-------- Fragment do przeczytania --------

Jest taka książka bardzo ważna, której dziś nie idzie kupić. Historia filozofii politycznej. Napisał ją L. Strauss. Ważna jest dla tego że to nie jest wykład zwykłego filozofa, ale kogoś kto pochodzi z rodu tych Straussów którzy mogą więcej, że tak to ujmę. Np mogą być w zarządzie Banku Światowego z którego ktoś wywala ich pod pretekstem "molestwania sprzątaczki"
Ta książka pokazuje jak od czasów starożytnej Grecji jest postrzegane społeczeństwo. Dzieli się ono na tych którzy mają władze i kształtują idee oraz na widownię z którą toczona jest gra. Dokładnie te grupy nazwano jako "miasto" oraz "filozofowie".
Strauss pokazuje już we wstępie, że ta gra toczy się wg słów Arystotelesa. "Jest wiedza dla uczniów i wiedza dla tłumu"
Słowa te prosto tłumaczą dla czego dziś na świecie połowa ludzi uważa, że to co oglądają w tv jako wydarzenia na świecie i w kraju, "dzieje się przypadkiem" lub "poprzez zbieg okoliczności". To jest tłum z którym toczy się gra. Tłum ma myśleć, że idea którą dostał wyszła od niego samego, a nie że podali ją filozofowie. Aby ich w tym utwierdzić filozofowie używają licznych płatnych "pożytecznych idiotów", którzy myślą tak jak tłum, ale mają też tak zwany "autorytet"

-------- Dostarczone dane --------

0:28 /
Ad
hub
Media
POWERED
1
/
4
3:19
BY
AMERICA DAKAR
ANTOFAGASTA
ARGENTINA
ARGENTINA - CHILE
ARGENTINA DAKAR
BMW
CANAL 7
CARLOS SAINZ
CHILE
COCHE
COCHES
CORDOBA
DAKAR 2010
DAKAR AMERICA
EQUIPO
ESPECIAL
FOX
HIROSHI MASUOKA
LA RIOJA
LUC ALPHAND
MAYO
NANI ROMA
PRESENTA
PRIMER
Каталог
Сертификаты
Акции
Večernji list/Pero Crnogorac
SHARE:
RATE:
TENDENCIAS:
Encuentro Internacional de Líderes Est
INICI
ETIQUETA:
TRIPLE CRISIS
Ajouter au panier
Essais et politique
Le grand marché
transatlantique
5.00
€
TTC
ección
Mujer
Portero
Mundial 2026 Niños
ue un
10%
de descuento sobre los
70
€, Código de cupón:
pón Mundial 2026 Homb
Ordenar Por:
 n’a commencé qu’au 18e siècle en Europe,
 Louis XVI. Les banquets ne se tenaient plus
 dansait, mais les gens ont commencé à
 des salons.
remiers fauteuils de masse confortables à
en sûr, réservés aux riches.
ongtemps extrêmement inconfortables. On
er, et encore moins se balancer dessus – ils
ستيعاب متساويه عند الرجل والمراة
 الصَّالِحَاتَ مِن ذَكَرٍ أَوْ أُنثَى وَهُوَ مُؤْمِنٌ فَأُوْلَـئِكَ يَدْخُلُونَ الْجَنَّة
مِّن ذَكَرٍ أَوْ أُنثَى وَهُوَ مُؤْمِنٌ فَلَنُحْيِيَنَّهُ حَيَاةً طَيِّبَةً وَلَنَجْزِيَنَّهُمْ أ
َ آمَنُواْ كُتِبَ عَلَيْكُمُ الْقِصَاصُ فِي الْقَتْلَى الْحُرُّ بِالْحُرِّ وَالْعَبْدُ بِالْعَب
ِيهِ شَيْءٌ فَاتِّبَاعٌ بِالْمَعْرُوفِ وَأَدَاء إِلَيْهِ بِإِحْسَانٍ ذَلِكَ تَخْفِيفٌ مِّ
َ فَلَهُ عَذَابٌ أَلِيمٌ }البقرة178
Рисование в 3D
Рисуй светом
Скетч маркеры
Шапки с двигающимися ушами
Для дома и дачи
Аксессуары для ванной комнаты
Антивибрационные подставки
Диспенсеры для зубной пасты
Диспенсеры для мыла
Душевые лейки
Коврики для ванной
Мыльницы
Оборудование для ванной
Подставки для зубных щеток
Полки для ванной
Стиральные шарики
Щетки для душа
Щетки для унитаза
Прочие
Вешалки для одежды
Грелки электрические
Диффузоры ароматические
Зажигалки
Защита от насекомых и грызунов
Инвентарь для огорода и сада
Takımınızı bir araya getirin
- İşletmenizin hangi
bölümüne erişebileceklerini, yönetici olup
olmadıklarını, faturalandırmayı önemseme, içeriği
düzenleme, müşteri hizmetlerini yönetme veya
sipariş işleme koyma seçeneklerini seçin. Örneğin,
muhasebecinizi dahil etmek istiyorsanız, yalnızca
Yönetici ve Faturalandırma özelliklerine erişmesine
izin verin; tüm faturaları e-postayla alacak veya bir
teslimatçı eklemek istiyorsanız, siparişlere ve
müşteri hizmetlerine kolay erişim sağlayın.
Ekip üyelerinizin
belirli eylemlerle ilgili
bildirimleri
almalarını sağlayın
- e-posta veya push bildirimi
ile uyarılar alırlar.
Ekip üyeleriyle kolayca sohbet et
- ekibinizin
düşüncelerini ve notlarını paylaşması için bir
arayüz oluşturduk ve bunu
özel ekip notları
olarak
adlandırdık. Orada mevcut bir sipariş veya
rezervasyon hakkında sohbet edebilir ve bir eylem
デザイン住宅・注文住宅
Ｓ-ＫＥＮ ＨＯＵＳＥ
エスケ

--------

◆ Polecenia:
a – Jakie słowa Arystotelesa przytacza Strauss we wstępie według tekstu o książce Straussa?
b – Podejmij tekst o książce Straussa w miejscu, w którym się kończy, i pisz go dalej.

◆ Odpowiedzi:
a – „Jest wiedza dla uczniów i wiedza dla tłumu”.

b –
Bond został ofiarą takiej właśnie gry. Film jest jednym wielkim pogrzebem "starej epok" czyli tradycyjnego światopoglądu który reprezentował sybolicznie Bond.
-> Główny bohater jest pokazany jako zabytek, jeżdżący starym Astonem, którego wyciągnął z garażu jeszcze w Skyfall.
Jest to prosta sugestia, że facet nie pasuje do tych czasów. Ubrana w uzasadnienie, że to "stary dobry Bond". Ale teksty z Maloneyem gdzie po spotkaniu w MI6 jest rozmowa o tym jak nie nadążają, sugeruje że nie tylko Bond ale i jego kumple starej daty to skansen.
-> Nie sypia on już z kobietami, a znowu się zakochuje. A raczej leczy czkawkę typową dla facetów, którzy chodzą z następną, a mają w kompie od 5 lat zdjęcie swojej byłej, która ich po rzuciła.
Oczywiście są tam dwie aluzje do sceny rozbieranej, ale od razu są one ośmieszane. Teraz koniec z męskim szowinizmem. "możesz się odwrócić"?
Czyli ja Bond jeszcze w Skyfall zachodziłem kobietę pod prysznicem, a teraz jestem już przyzwoity. xD
-> spełnienie samospełniającej się przepowiedni o kobiecie 007. Tu jest główna idea gry z tłumem. Teraz wszyscy są równi. Będzie zatem dobrze opalona kobieta o rysach męskich. Jako zderzenie starego z nowym. Tego co niepoprawne politycznie z tym co filozofowie nam zafundują. Oczywiście teksty tego nowego "agenta" do doktorka, którego ostatecznie zabija za rasistowskie kilka zdań, też są tym za co zapłacił Amazon po tym jak przejął tę wytwórnię filmową.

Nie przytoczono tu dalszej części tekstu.